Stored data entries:
* * * * * * *

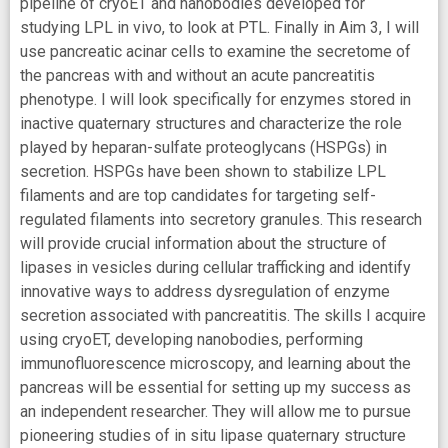
pipeline of cryoET and nanobodies developed for
studying LPL in vivo, to look at PTL. Finally in Aim 3, I will
use pancreatic acinar cells to examine the secretome of
the pancreas with and without an acute pancreatitis
phenotype. I will look specifically for enzymes stored in
inactive quaternary structures and characterize the role
played by heparan-sulfate proteoglycans (HSPGs) in
secretion. HSPGs have been shown to stabilize LPL
filaments and are top candidates for targeting self-
regulated filaments into secretory granules. This research
will provide crucial information about the structure of
lipases in vesicles during cellular trafficking and identify
innovative ways to address dysregulation of enzyme
secretion associated with pancreatitis. The skills I acquire
using cryoET, developing nanobodies, performing
immunofluorescence microscopy, and learning about the
pancreas will be essential for setting up my success as
an independent researcher. They will allow me to pursue
pioneering studies of in situ lipase quaternary structure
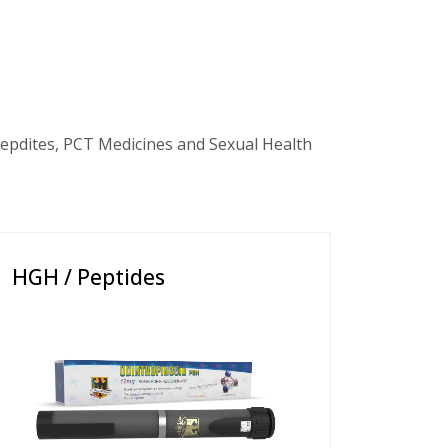
epdites, PCT Medicines and Sexual Health
HGH / Peptides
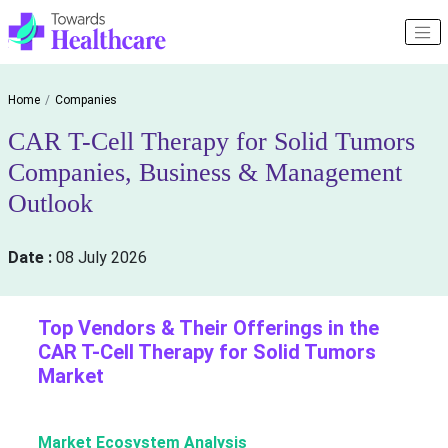
Home
Companies
CAR T-Cell Therapy for Solid Tumors
Companies, Business & Management
Outlook
Date :
08 July 2026
Top Vendors & Their Offerings in the
CAR T-Cell Therapy for Solid Tumors
Market
Market Ecosystem Analysis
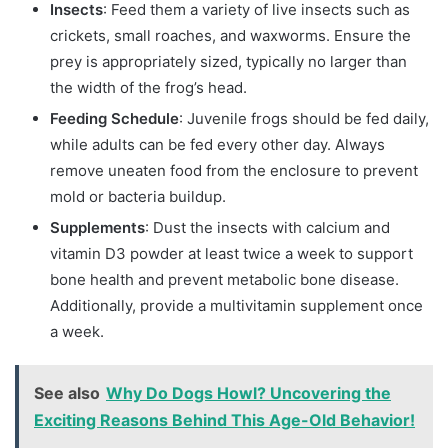
Insects
: Feed them a variety of live insects such as
crickets, small roaches, and waxworms. Ensure the
prey is appropriately sized, typically no larger than
the width of the frog’s head.
Feeding Schedule
: Juvenile frogs should be fed daily,
while adults can be fed every other day. Always
remove uneaten food from the enclosure to prevent
mold or bacteria buildup.
Supplements
: Dust the insects with calcium and
vitamin D3 powder at least twice a week to support
bone health and prevent metabolic bone disease.
Additionally, provide a multivitamin supplement once
a week.
See also
Why Do Dogs Howl? Uncovering the
Exciting Reasons Behind This Age-Old Behavior!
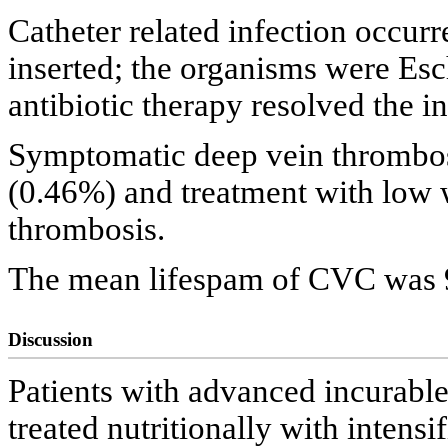
Catheter related infection occurr
inserted; the organisms were Esch
antibiotic therapy resolved the in
Symptomatic deep vein thrombosi
(0.46%) and treatment with low 
thrombosis.
The mean lifespam of CVC was 9
Discussion
Patients with advanced incurabl
treated nutritionally with intensi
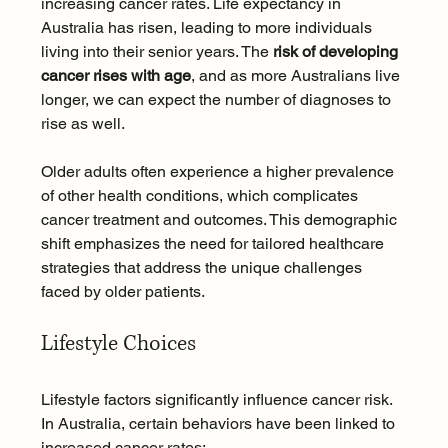
increasing cancer rates. Life expectancy in 
Australia has risen, leading to more individuals 
living into their senior years. The 
risk of developing 
cancer rises with age
, and as more Australians live 
longer, we can expect the number of diagnoses to 
rise as well.
Older adults often experience a higher prevalence 
of other health conditions, which complicates 
cancer treatment and outcomes. This demographic 
shift emphasizes the need for tailored healthcare 
strategies that address the unique challenges 
faced by older patients.
Lifestyle Choices
Lifestyle factors significantly influence cancer risk. 
In Australia, certain behaviors have been linked to 
increased cancer rates:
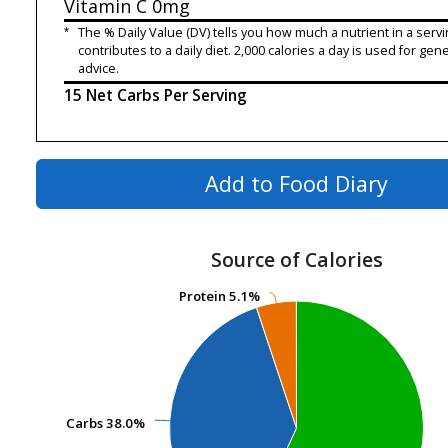
Vitamin C
0mg
*
The % Daily Value (DV) tells you how much a nutrient in a servi
contributes to a daily diet. 2,000 calories a day is used for gene
advice.
15 Net Carbs Per Serving
Add to Food Diary
Source of Calories
Protein
Protein
5.1%
5.1%
Carbs
Carbs
38.0%
38.0%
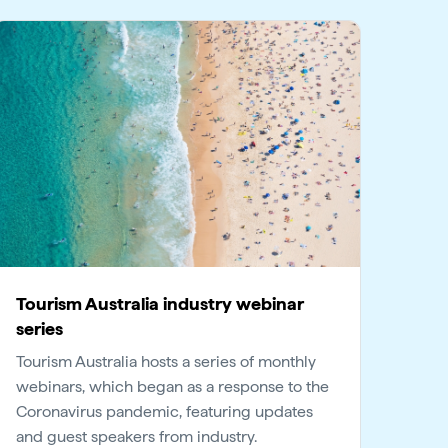
Tourism Australia industry webinar
series
Tourism Australia hosts a series of monthly
webinars, which began as a response to the
Coronavirus pandemic, featuring updates
and guest speakers from industry.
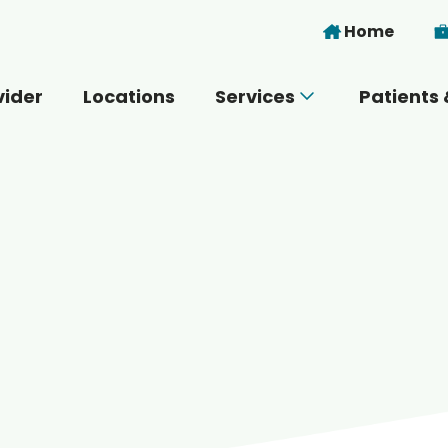
Skip to main content
Home
vider
Locations
Services
Patients 
 you today?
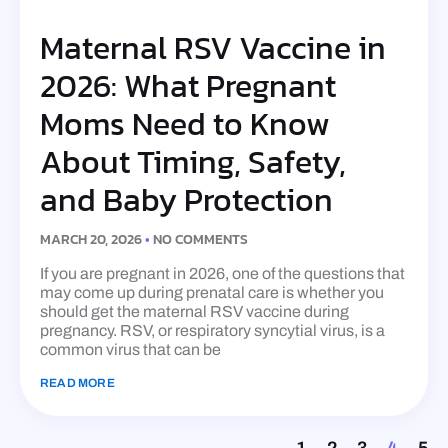
Maternal RSV Vaccine in
2026: What Pregnant
Moms Need to Know
About Timing, Safety,
and Baby Protection
MARCH 20, 2026
NO COMMENTS
If you are pregnant in 2026, one of the questions that
may come up during prenatal care is whether you
should get the maternal RSV vaccine during
pregnancy. RSV, or respiratory syncytial virus, is a
common virus that can be
READ MORE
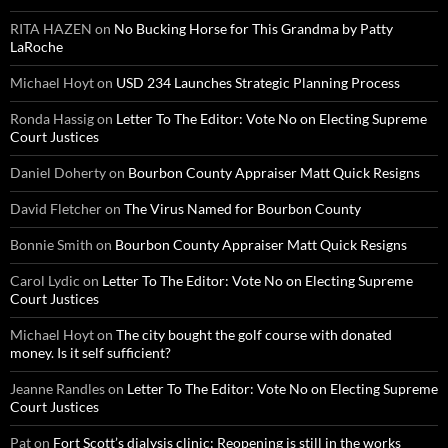
RITA HAZEN
on
No Bucking Horse for This Grandma by Patty
LaRoche
Michael Hoyt
on
USD 234 Launches Strategic Planning Process
Ronda Hassig
on
Letter To The Editor: Vote No on Electing Supreme
Court Justices
Daniel Doherty
on
Bourbon County Appraiser Matt Quick Resigns
David Fletcher
on
The Virus Named for Bourbon County
Bonnie Smith
on
Bourbon County Appraiser Matt Quick Resigns
Carol Lydic
on
Letter To The Editor: Vote No on Electing Supreme
Court Justices
Michael Hoyt
on
The city bought the golf course with donated
money. Is it self sufficient?
Jeanne Randles
on
Letter To The Editor: Vote No on Electing Supreme
Court Justices
Pat
on
Fort Scott’s dialysis clinic: Reopening is still in the works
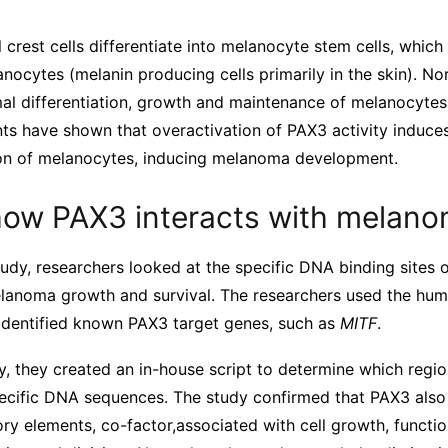
 crest cells differentiate into melanocyte stem cells, which i
anocytes (melanin producing cells primarily in the skin). No
rmal differentiation, growth and maintenance of melanocyte
ts have shown that overactivation of PAX3 activity induc
ion of melanocytes, inducing melanoma development.
how PAX3 interacts with melan
udy, researchers looked at the specific DNA binding sites 
lanoma growth and survival. The researchers used the hu
identified known PAX3 target genes, such as
MITF
.
y, they created an in-house script to determine which regi
pecific DNA sequences. The study confirmed that PAX3 also 
ry elements, co-factor,associated with cell growth, functio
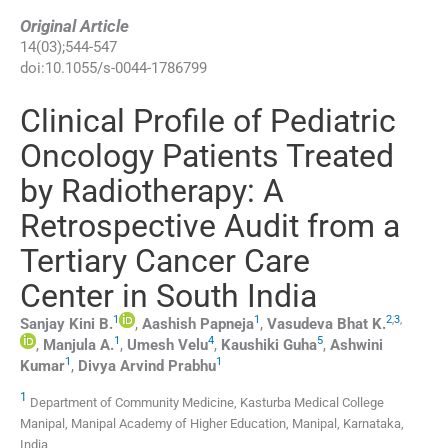
Original Article
14
(
03
);
544
-
547
doi:
10.1055/s-0044-1786799
Clinical Profile of Pediatric
Oncology Patients Treated
by Radiotherapy: A
Retrospective Audit from a
Tertiary Cancer Care
Center in South India
1
1
2
,
3
,
Sanjay Kini
B.
,
Aashish
Papneja
,
Vasudeva Bhat
K.
1
4
5
,
Manjula
A.
,
Umesh
Velu
,
Kaushiki
Guha
,
Ashwini
1
1
Kumar
,
Divya Arvind
Prabhu
1
Department of Community Medicine, Kasturba Medical College
Manipal, Manipal Academy of Higher Education, Manipal, Karnataka,
India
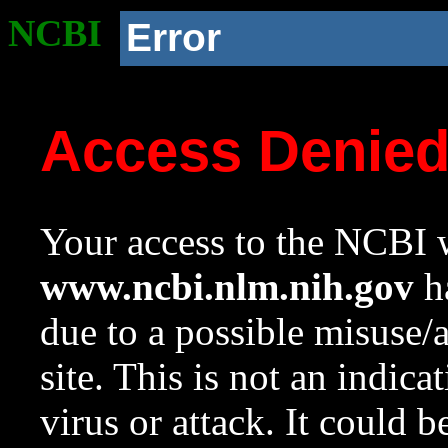
NCBI
Error
Access Denie
Your access to the NCBI w
www.ncbi.nlm.nih.gov
ha
due to a possible misuse/
site. This is not an indica
virus or attack. It could 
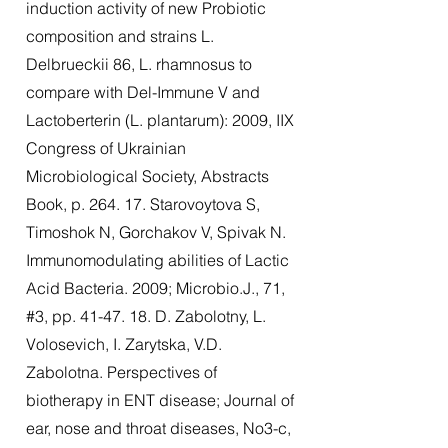
induction activity of new Probiotic
composition and strains L.
Delbrueckii 86, L. rhamnosus to
compare with Del-Immune V and
Lactoberterin (L. plantarum): 2009, IIX
Congress of Ukrainian
Microbiological Society, Abstracts
Book, p. 264. 17. Starovoytova S,
Timoshok N, Gorchakov V, Spivak N.
Immunomodulating abilities of Lactic
Acid Bacteria. 2009; Microbio.J., 71,
#3, pp. 41-47. 18. D. Zabolotny, L.
Volosevich, I. Zarytska, V.D.
Zabolotna. Perspectives of
biotherapy in ENT disease; Journal of
ear, nose and throat diseases, No3-c,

* * * * * * *

WHAT YOU WILL DO: Output the records above as they stand, from the first line to the line with "phenotype. I will", inclusive, and exclude the pictures.

ANSWER BELOW:
pipeline of cryoET and nanobodies developed for
studying LPL in vivo, to look at PTL. Finally in Aim 3, I will
use pancreatic acinar cells to examine the secretome of
the pancreas with and without an acute pancreatitis
phenotype. I will look specifically for enzymes stored in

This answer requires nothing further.